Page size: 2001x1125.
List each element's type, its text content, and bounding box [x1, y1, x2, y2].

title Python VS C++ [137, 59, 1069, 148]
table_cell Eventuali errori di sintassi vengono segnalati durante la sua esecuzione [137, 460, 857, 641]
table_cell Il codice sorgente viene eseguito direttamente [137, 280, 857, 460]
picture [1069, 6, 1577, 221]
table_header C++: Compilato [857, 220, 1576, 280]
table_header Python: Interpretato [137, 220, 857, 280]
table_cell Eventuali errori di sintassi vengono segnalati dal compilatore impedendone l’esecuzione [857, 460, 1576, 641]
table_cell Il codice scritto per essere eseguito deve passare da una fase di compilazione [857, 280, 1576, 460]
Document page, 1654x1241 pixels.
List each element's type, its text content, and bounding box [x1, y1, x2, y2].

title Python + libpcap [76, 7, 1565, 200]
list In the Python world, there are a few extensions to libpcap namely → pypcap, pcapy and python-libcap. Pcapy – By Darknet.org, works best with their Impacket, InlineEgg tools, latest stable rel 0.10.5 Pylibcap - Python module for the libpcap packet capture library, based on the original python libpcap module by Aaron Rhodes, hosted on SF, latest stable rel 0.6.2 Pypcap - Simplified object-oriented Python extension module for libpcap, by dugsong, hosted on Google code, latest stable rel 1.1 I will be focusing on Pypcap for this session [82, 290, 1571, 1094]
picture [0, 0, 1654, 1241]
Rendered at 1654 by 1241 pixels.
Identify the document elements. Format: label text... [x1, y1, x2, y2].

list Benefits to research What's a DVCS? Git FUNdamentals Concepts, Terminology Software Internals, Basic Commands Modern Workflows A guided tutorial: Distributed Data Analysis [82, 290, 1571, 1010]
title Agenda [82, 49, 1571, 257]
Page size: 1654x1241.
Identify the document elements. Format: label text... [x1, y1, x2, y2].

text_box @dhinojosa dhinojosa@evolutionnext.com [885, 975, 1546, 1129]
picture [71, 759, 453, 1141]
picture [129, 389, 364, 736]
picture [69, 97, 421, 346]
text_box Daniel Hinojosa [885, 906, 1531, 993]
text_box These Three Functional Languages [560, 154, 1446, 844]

········

Rewrite all the records above, changing every "Identify" to "Find" and leaving everything else the same.

**EXPECTED ANSWER**
Page size: 2001x1125.
List each element's type, its text content, and bounding box [x1, y1, x2, y2].

title Python VS C++ [137, 59, 1069, 148]
table_cell Eventuali errori di sintassi vengono segnalati durante la sua esecuzione [137, 460, 857, 641]
table_cell Il codice sorgente viene eseguito direttamente [137, 280, 857, 460]
picture [1069, 6, 1577, 221]
table_header C++: Compilato [857, 220, 1576, 280]
table_header Python: Interpretato [137, 220, 857, 280]
table_cell Eventuali errori di sintassi vengono segnalati dal compilatore impedendone l’esecuzione [857, 460, 1576, 641]
table_cell Il codice scritto per essere eseguito deve passare da una fase di compilazione [857, 280, 1576, 460]
Document page, 1654x1241 pixels.
List each element's type, its text content, and bounding box [x1, y1, x2, y2].

title Python + libpcap [76, 7, 1565, 200]
list In the Python world, there are a few extensions to libpcap namely → pypcap, pcapy and python-libcap. Pcapy – By Darknet.org, works best with their Impacket, InlineEgg tools, latest stable rel 0.10.5 Pylibcap - Python module for the libpcap packet capture library, based on the original python libpcap module by Aaron Rhodes, hosted on SF, latest stable rel 0.6.2 Pypcap - Simplified object-oriented Python extension module for libpcap, by dugsong, hosted on Google code, latest stable rel 1.1 I will be focusing on Pypcap for this session [82, 290, 1571, 1094]
picture [0, 0, 1654, 1241]
Rendered at 1654 by 1241 pixels.
Find the document elements. Format: label text... [x1, y1, x2, y2].

list Benefits to research What's a DVCS? Git FUNdamentals Concepts, Terminology Software Internals, Basic Commands Modern Workflows A guided tutorial: Distributed Data Analysis [82, 290, 1571, 1010]
title Agenda [82, 49, 1571, 257]
Page size: 1654x1241.
Find the document elements. Format: label text... [x1, y1, x2, y2].

text_box @dhinojosa dhinojosa@evolutionnext.com [885, 975, 1546, 1129]
picture [71, 759, 453, 1141]
picture [129, 389, 364, 736]
picture [69, 97, 421, 346]
text_box Daniel Hinojosa [885, 906, 1531, 993]
text_box These Three Functional Languages [560, 154, 1446, 844]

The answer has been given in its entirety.